Kigali: Rwanda's budding tourism sector received over a million visitors in 2008 and raised an estimated $214 million (Dh 787.1 million), up from $138 million the previous year, the Rwanda Development Board said on Tuesday.

Tourism revenue in the tiny central African republic, famous for its gorilla tracking projects, will grow to $224 million in 2009 and visitors will increase to 1.14 million, the board said.

"This is a huge, huge difference by any standards. We have to keep revising our projections," said Rosette Chantal Rugamba, deputy CEO at the development board.

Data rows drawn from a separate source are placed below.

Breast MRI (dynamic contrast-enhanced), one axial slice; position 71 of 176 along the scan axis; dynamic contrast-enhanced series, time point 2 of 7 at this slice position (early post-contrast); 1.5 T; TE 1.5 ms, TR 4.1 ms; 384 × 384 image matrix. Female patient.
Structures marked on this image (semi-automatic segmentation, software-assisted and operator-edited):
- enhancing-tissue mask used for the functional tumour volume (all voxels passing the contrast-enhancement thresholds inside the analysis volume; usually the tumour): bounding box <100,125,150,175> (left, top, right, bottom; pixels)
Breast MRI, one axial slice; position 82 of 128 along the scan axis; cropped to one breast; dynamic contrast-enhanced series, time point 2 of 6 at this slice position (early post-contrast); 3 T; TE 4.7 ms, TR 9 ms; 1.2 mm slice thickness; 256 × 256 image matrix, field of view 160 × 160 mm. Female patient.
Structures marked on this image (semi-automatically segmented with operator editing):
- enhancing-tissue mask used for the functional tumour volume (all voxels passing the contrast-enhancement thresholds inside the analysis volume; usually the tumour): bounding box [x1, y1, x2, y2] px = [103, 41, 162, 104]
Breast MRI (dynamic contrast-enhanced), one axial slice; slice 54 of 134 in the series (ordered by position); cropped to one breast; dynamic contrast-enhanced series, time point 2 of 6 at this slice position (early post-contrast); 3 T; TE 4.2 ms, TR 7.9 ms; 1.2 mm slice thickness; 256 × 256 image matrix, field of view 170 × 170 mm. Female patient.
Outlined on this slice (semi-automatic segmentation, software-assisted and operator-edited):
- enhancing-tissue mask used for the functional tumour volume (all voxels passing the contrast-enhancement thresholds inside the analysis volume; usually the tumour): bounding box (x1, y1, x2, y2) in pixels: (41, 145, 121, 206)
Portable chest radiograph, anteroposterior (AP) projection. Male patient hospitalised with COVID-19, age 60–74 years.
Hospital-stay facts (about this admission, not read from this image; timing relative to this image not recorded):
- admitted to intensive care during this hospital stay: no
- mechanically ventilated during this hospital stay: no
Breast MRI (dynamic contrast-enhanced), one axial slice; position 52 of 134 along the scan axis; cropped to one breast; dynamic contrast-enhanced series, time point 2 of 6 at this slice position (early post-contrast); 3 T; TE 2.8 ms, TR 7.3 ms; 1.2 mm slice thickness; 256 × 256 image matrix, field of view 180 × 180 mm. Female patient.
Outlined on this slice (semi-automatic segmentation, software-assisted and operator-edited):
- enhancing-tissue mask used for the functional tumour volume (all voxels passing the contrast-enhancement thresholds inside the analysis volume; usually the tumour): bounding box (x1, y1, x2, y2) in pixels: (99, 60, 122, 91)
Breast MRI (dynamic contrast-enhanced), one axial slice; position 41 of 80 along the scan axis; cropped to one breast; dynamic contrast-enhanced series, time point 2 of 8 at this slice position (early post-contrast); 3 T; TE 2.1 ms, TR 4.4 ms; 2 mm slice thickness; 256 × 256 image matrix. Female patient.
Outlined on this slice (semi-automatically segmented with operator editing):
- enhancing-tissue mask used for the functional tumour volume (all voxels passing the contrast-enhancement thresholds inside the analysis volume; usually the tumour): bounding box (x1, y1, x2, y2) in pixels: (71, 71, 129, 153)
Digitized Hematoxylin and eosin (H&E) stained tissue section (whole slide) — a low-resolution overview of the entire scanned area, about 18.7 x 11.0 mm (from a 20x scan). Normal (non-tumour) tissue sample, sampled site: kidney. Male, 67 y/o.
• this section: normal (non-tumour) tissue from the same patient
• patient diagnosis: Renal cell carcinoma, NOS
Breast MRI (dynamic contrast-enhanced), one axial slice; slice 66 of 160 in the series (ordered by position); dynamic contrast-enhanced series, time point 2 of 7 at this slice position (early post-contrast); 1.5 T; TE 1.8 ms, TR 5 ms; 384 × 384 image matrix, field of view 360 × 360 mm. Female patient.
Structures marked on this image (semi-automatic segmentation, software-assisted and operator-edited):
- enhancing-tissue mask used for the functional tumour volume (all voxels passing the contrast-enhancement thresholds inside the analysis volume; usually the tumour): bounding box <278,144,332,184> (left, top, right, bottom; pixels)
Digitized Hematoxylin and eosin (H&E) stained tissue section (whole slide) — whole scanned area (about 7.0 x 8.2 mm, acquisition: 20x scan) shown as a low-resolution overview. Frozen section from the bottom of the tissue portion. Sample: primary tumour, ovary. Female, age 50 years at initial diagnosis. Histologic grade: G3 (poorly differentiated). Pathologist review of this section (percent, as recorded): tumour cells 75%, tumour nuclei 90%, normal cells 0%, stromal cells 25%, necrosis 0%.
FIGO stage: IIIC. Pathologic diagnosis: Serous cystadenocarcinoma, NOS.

Growth has been bolstered by strong investment in the sector that has become the leading hard currency earner.

Rugamba said the industry would continue to flourish in 2009 with the opening of nine new hotels and lodges across Rwanda.

Five of the new hotels are owned by Dubai World. The state-owned investment fund has sunk $230 million into accommodation in Rwanda.

"We were projecting that by 2012, tourism will be generating 5.6 per cent [of gross domestic product, or GDP] but we think that already at the end of this year, it will be at five per cent."

Rugamba said the coffee-growing country hopes to encourage tourists to stay longer by introducing other attractions beyond the gorilla experience.

Earlier this month, tourism authorities inaugurated the 1,000 square kilometre Nyungwe national park, which they said was a "biological hot-spot" that boasts large populations of chimpanzees and colobus monkeys.

"When we were trying to diversify tourism in Rwanda, we wanted to get away from gorilla-only tourism," she said.

In the past, a lack of accommodation stunted Nyungwe's popularity but Dubai World expects to open a 25-room lodge in the park by August.

The park also received a $5.5 million grant from the United States to build a series of elevated canopy walkways and jungle swings.

A Tutsi rebel offensive in neighbouring Democratic Republic of Congo had not dented tourist numbers dramatically, Rugamba said.

"The Congo issue affected us but not much. Right now we haven't seen many cancellations but we did see some due to ongoing Congo problems," she said.

Rwanda is credited with rapid growth since the 1994 genocide that claimed the lives of 800,000 Tutsis and moderate Hutus.

President Paul Kagame is praised by supporters with restoring order, achieving healthy economic growth and running a disciplined government but critics say his authoritarian style impedes democracy.